According to the doctors, LHST determines the capacity of the lungs to hold air. Through it the doctors can figure out how quickly one can move air in and out of the child’s lungs, how well the lungs take in oxygen and remove carbon dioxide from the body.
“The tests can detect lung diseases and measure the severity. Poor results on LHST mean compromised lung function and high possibilities of contracting pulmonary diseases,” said Chawla.
The WHO survey over air pollution’s affect on children’s lungs has also revealed that 14 per cent of children are badly affected by the air pollution in Bengaluru, while the figure stood at 13 per cent in Mumbai and 9 per cent in Kolkata.
The respiratory experts said that the worst affected by air pollution are children who commute in “unpacked” vehicles as they are more exposed to dust particles in the air. In Delhi alone, about 92 per cent children using UPT (unpacked transport) fared ‘poor’ against eight per cent who used PT (packed transport).
“The rise in PM 2.5 has been causing problems for the people with age extremities. With kids under the age of five years suffer breathing problems as their immune system is damaged. While elderly are complaining about congestion, sinusitis, asthma, difficulty in breathing. As PM 2.5 is very fine, it can settle in the developing lungs of kids and worsen asthma and other respiratory problems,” said Ashutosh Shukla, head of medicine at Artemis hospital.

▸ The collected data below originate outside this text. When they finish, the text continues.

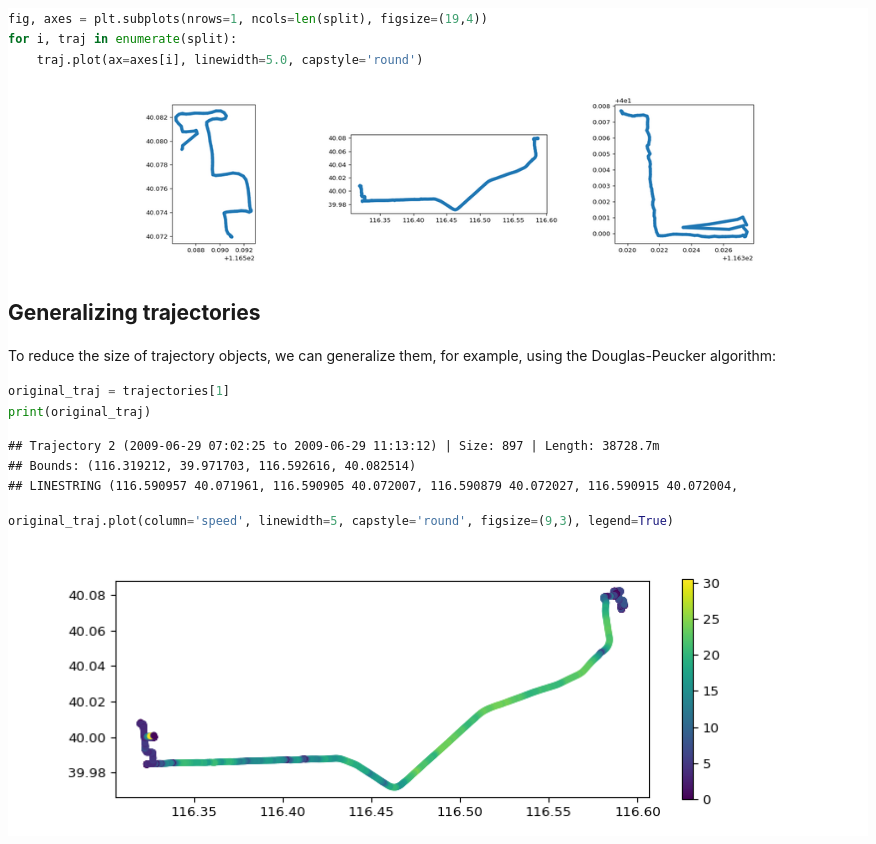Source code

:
 ``` python
fig, axes = plt.subplots(nrows=1, ncols=len(split), figsize=(19,4))
for i, traj in enumerate(split):
    traj.plot(ax=axes[i], linewidth=5.0, capstyle='round')
```

![](0_getting_started-r_files/figure-gfm/unnamed-chunk-30-1.png)

## Generalizing trajectories

To reduce the size of trajectory objects, we can generalize them, for
example, using the Douglas-Peucker algorithm:

``` python
original_traj = trajectories[1]
print(original_traj)
```

    ## Trajectory 2 (2009-06-29 07:02:25 to 2009-06-29 11:13:12) | Size: 897 | Length: 38728.7m
    ## Bounds: (116.319212, 39.971703, 116.592616, 40.082514)
    ## LINESTRING (116.590957 40.071961, 116.590905 40.072007, 116.590879 40.072027, 116.590915 40.072004,

``` python
original_traj.plot(column='speed', linewidth=5, capstyle='round', figsize=(9,3), legend=True)
```

![](0_getting_started-r_files/figure-gfm/unnamed-chunk-32-1.png)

Stating that air pollution has emerged as the deadliest form of pollution and the fourth leading risk factor for premature deaths worldwide, he said: “Of the total premature deaths globally, more than one-fourth are from India.”
According to another report of WHO, Delhi leads the list of world’s most polluted cities.
Of the top 20 most polluted cities, 13 cities are from India. Delhi’s pollution contributed to 4.3 million deaths annually which are related to pneumonia, stroke, lung cancer, heart disease, and chronic obstructive pulmonary disease (COPD).
Coal based pollution in the environment will always be significant in India as it is the leading energy generation source. The microscopic particles are so light they float on air and lodge deep in the lungs, and have been linked to higher rates of lung cancer, chronic bronchitis and heart disease. it said.